THE INPUT section start
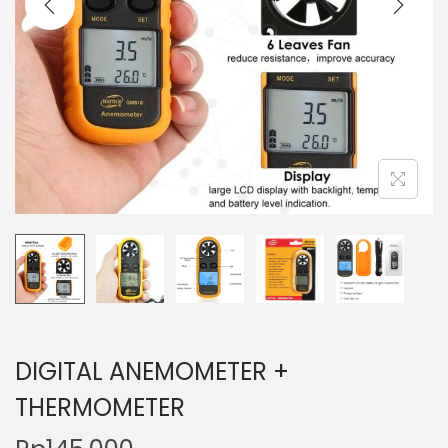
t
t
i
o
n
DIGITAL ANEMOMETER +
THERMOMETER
THE INPUT section end
THE INPUT section start
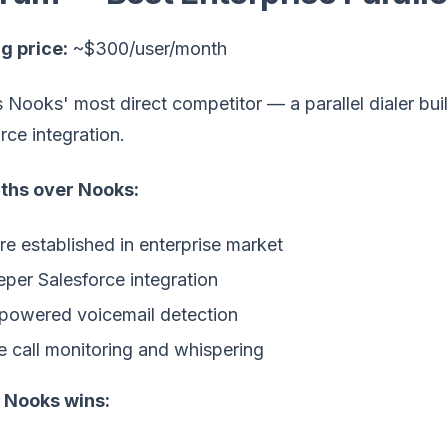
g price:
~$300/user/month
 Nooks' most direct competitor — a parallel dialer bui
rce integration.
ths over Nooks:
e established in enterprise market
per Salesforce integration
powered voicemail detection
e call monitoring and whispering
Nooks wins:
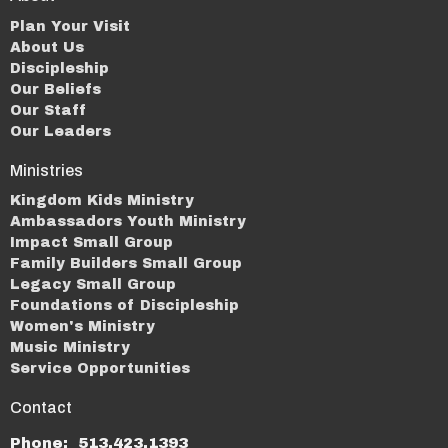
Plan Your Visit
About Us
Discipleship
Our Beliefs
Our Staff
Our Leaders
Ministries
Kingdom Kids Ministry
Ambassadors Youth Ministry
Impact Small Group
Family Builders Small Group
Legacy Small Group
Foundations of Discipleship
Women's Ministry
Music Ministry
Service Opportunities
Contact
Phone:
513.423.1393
THE INPUT section end
### WORK REQUIRED
Copy out the lines of the records starting at the line that contains "Plan Your Visit" and ending at the line that contains "513.423.1393", both included.

### RESPONSE TO THIS EXERCISE
Plan Your Visit
About Us
Discipleship
Our Beliefs
Our Staff
Our Leaders
Ministries
Kingdom Kids Ministry
Ambassadors Youth Ministry
Impact Small Group
Family Builders Small Group
Legacy Small Group
Foundations of Discipleship
Women's Ministry
Music Ministry
Service Opportunities
Contact
Phone:
513.423.1393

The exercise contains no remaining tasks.